To: neolib who wrote (7825)12/21/2005 5:01:35 PM
From: TimF  Read Replies (1) | Respond to of 541957
 
I once floated the logical extension of monetarizing everything on the POP thread, but it didn't get a welcome reception. Basically we replace our current monetary system with metamoney, which simply tracks all economic interactions, and maintains a lifelong record which becomes inherited by your heirs as well. You and your heirs reap all rewards and all risks for the some total of all your lifelong actions. You buy nuke energy today, and 50 years from now, the cost of waste disposal goes through the roof, and your heirs find themselves penniless. That would be pure economic Libertarianism

No it wouldn't.

1 - It would require a huge amount of state intervention to implement.

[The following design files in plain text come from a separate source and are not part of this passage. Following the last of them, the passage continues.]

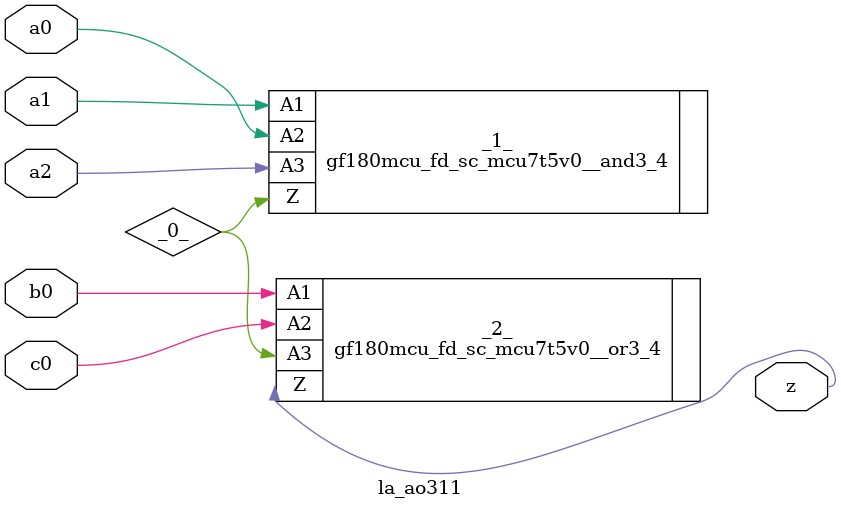
<source format=v>

/* Generated by Yosys 0.44 (git sha1 80ba43d26, g++ 11.4.0-1ubuntu1~22.04 -fPIC -O3) */

(* top =  1  *)
(* src = "inputs/la_ao311.v:10.1-23.10" *)
module la_ao311 (
    a0,
    a1,
    a2,
    b0,
    c0,
    z
);
  wire _0_;
  (* src = "inputs/la_ao311.v:13.12-13.14" *)
  input a0;
  wire a0;
  (* src = "inputs/la_ao311.v:14.12-14.14" *)
  input a1;
  wire a1;
  (* src = "inputs/la_ao311.v:15.12-15.14" *)
  input a2;
  wire a2;
  (* src = "inputs/la_ao311.v:16.12-16.14" *)
  input b0;
  wire b0;
  (* src = "inputs/la_ao311.v:17.12-17.14" *)
  input c0;
  wire c0;
  (* src = "inputs/la_ao311.v:18.12-18.13" *)
  output z;
  wire z;
  gf180mcu_fd_sc_mcu7t5v0__and3_4 _1_ (
      .A1(a1),
      .A2(a0),
      .A3(a2),
      .Z (_0_)
  );
  gf180mcu_fd_sc_mcu7t5v0__or3_4 _2_ (
      .A1(b0),
      .A2(c0),
      .A3(_0_),
      .Z (z)
  );
endmodule

</source>
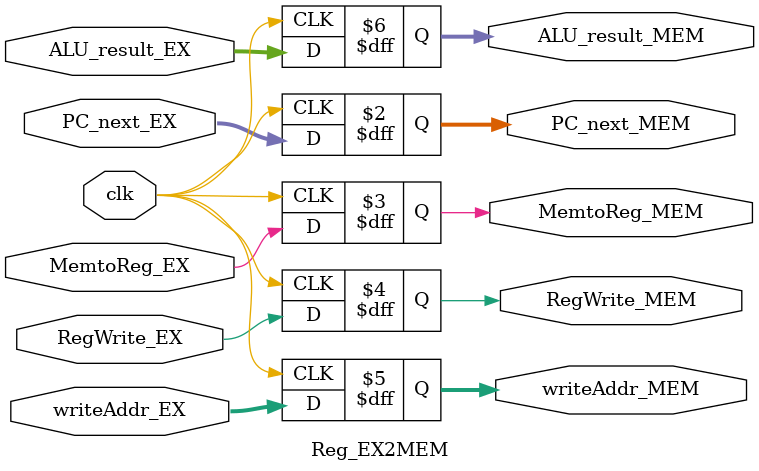
<source format=v>
module Reg_EX2MEM (
    clk,
    PC_next_EX,
    PC_next_MEM,
    MemtoReg_EX,
    MemtoReg_MEM,
    RegWrite_EX,
    RegWrite_MEM,
    writeAddr_EX,
    writeAddr_MEM,
    ALU_result_EX,
    ALU_result_MEM
);
    input clk;
    input [31:0] PC_next_EX;
    output reg [31:0] PC_next_MEM;
    input MemtoReg_EX;
    output reg MemtoReg_MEM;
    input RegWrite_EX;
    output reg RegWrite_MEM;
    input [4:0] writeAddr_EX;
    output reg [4:0] writeAddr_MEM;
    input [31:0] ALU_result_EX;
    output reg [31:0] ALU_result_MEM;

    always @(posedge clk) begin
        PC_next_MEM <= PC_next_EX;
        MemtoReg_MEM <= MemtoReg_EX;
        RegWrite_MEM <= RegWrite_EX;
        writeAddr_MEM <= writeAddr_EX;
        ALU_result_MEM <= ALU_result_EX;
    end
endmodule
</source>
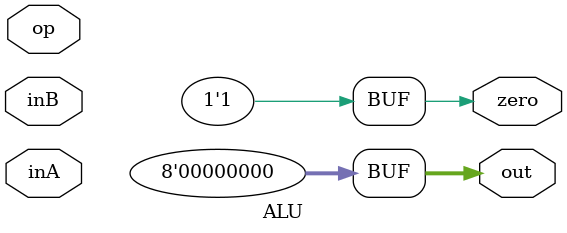
<source format=v>
module ALU (out, zero, inA, inB, op);

  parameter N = 8;
  input [3:0] op;
  input [N-1:0] inA, inB;
  output reg [N-1:0] out;
  output wire zero;
  
  assign zero = (out==0);
  
  always @ (op, inA, inB) begin
    
    case (out)
      0: out <= inA&inB;
      1: out <= inA | inB;       	// or
      2: out <= inA + inB;       	// add
      6: out <= inA - inB;       	// substract
      7: out <= inA < inB ? 1:0; 	// slt
      12: out <= ~(inA | inB);		// nor
      default: out <= 0;
    endcase
  end
  
endmodule

</source>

2 - It penalizes some people for the actions of others.

Lets look at your specific example. Suppose I use energy from a nuclear plant. I might not have much of a choice, I don't control the utility. But lets overlook that or assume it is my decision. I have used the energy. My decedents (if I have any) have not. Even if you can look past that, what if nuclear waste disposal does get expensive, but also using nuclear energy allows us to use less fossil fuels and thus lessens or eliminates problems from global warming?

The eventual real or potential costs are probably too complicated to figure out even after the fact. And reasonably to impose the cost for actions taken today I think you should have to be able to at least approximate the cost before the fact.

Tim



To: neolib who wrote (7825)12/21/2005 5:57:15 PM
From: Lane3  Read Replies (1) | Respond to of 541957
 
Or alternately, why not do away with collectivism on the negative side, and make all debts and damages one might cause in one’s life be part of one’s estate?

Whether you convert the responsibility of an individual's debts to the lenders and the collective as you do with bankruptcy or to his offspring, as you propose, you're still taking the load off him. I find the alternatives equally unattractive. His debts should be his own and no one else's. There's no more basis to penalize his offspring than his lenders. The lenders in most cases bear some of the fault. His grandchildren are innocent.

I've searched, but without much luck for a modern expose of Libertarianism which is grounded in reality.

There is no libertarian movement, not really. Libertarians are mostly just quietly so, making their own individual decisions--to the extent that the collective lets them, that is. Walking the walk, so to speak. The other problem is that, were a movement, it would be primarily a negative movement. It would be to stop doing this or that as opposed to start doing something else. The absence of something is hard to communicate, hard to sell.